Per delineare al meglio il suo carattere, la sua persona, è consigliabile ascoltare le dichiarazioni di chi l’ha conosciuto. Dichiarazioni tratte dal già citato numero de “Il Secolo Illustrato” successivo alla sua morte. Per esempio, Vittorio Costa di lui scrisse: “La sua breve vita è stata una serie di incarnazioni sempre migliorate e più elevate”. Inoltre “egli non è morto vittima dell’aviazione o di un nuovo saggio d’aviazione, è caduto per la propria passione, quella della infaticabile ricerca che aveva alimentato tutta la sua nobile vita”. Come giornalista, Morgagni era “irrequieto, insoddisfatto, insaziabile”: “Intuiva e volle capire ogni sport, ne curò la diffusione e il lanciamento, ne organizzò e ne accompagnò personalmente le prove, come affermazione del giornale e anche della personalità che ad esso giovava. Volle essere di tutti I pubblici sportivi, dal podistico all’automobilistico, fu editore di librerie sportive, fu impresario di velodromi. Perché era infaticabile, intraprendente e accaparrante, per quella somma di valori che lasciava tosto divinare e che lo facevano immediatamente accetto e persuasivo”. E, infine: “Tormentava se stesso e le sue creazioni, come un vero artista il proprio spirito e il proprio capolavoro; e questo, a suo parere, non gli riusciva mai. E pensava, sognava continue trasformazioni, che offrissero qualche cosa di nuovo e soprattutto di interessante all’Italia, ma non la perfetta copia straniera”.

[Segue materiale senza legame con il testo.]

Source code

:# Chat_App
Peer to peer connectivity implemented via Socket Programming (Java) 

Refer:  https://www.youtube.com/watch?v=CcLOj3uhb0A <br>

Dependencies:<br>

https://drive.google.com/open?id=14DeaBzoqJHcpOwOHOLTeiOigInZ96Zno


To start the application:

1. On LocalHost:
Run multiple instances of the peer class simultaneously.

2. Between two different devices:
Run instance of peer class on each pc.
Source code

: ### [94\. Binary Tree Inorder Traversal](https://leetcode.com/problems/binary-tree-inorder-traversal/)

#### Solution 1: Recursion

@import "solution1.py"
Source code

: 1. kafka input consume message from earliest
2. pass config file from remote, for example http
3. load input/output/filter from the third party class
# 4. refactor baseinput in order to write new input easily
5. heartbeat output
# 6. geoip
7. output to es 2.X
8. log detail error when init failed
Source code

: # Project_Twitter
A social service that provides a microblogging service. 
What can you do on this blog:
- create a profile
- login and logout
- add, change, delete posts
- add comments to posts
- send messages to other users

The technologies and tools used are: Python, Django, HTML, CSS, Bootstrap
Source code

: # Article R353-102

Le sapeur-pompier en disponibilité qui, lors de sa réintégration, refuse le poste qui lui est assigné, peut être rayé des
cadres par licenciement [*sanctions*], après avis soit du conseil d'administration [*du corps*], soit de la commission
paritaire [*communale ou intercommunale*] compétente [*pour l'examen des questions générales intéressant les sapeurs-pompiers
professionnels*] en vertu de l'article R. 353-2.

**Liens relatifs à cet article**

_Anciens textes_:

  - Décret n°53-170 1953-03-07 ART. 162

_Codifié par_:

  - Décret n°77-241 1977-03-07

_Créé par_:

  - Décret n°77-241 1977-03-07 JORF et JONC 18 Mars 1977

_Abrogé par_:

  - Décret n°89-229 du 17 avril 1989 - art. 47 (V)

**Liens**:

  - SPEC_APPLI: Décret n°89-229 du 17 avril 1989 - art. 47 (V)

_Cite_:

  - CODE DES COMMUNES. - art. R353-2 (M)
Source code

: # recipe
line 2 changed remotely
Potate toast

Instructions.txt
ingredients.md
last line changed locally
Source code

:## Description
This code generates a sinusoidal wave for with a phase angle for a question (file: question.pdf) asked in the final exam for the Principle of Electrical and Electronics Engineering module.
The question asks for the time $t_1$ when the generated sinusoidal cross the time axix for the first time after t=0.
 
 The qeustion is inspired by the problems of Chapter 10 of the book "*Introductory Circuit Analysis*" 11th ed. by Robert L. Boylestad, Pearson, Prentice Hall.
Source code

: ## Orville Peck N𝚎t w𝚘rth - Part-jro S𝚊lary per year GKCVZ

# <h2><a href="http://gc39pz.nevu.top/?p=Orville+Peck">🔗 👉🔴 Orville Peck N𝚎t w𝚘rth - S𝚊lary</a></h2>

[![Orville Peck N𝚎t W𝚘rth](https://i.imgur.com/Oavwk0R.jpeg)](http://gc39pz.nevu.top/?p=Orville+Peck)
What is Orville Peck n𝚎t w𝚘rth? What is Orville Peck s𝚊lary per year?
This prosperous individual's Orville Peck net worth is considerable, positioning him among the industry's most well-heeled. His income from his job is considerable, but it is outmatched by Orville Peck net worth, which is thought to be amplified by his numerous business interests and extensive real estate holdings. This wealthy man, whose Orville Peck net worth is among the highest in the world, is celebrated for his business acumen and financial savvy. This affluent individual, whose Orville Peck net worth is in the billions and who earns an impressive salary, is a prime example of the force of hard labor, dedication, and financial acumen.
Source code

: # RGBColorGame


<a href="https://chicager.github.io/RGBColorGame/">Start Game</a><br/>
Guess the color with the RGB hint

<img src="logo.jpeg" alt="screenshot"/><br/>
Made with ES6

Innocenzo Cappa così lo recensì: “Egli era Morgagnino, lo svelto, fiero, appassionato sedicenne, che lasciava il Liceo, impaziente di ogni disciplina tradizionale, per assumersi, da volontario, la strana disciplina del giornalismo politico”. La sua fine “è il destino terribile e naturale in chi ha saputo essere ogni giorno più vivace e più innamorato della vita”. Carlo Frattini ricordava il “giovanetto irrequieto, pieno di sangue bollente, di nervi, di gioia di vivere, d’entusiasmo, di volontà esuberante, d’amori, di collere subito placate” dalla “cordialità romagnola scattante e profondamente sincera” con “occhietti scintillanti da mite faina” e il caratteristico “ciuffo ribelle dei capelli”, capace di “irruente audacia”, “inesauribile fantasia che aveva solo l’apparenza del turbine, ma era ordinata, precisa, volontariamente dominata e severa”. Secondo Francesco Perotti, Tullo “scriveva pagine accese di entusiasmo. Tracciava per le pubblicazioni da lui dirette titoli di intonazione lirica, di una evidenza sicura, di una vivacità gloriosa ed ingenua”. “Aveva quella sua faccia sorridente e ardita, quello sguardo sicuro di chi sa percorrere diritto la propria vita”. Francesco Maria Zandrino ebbe a scrivere: “Con lui, con Tullo Morgagni, io ho più volte, spessissimo trattato d’arte; e il mio affetto per lui s’era per quest’arte fatto bronzeo, chè egli, da quel buono profondamente buono che era, m’aveva a lui legato per l’interesse affettuoso dimostratomi per una arte che se non mia, era di mia famiglia”. Per concludere, “Il Secolo Illustrato”, definita “rivista quindicinale della forza, dell’audacia e dell’energia umana” ne tratteggia il seguente epitaffio: “Volontà tersa e dritta come spada – cuor di fiamma pura alto levato per la grandezza della Patria – caduto per la sua battaglia – il 2 agosto 1919 – nel cielo di Verona”.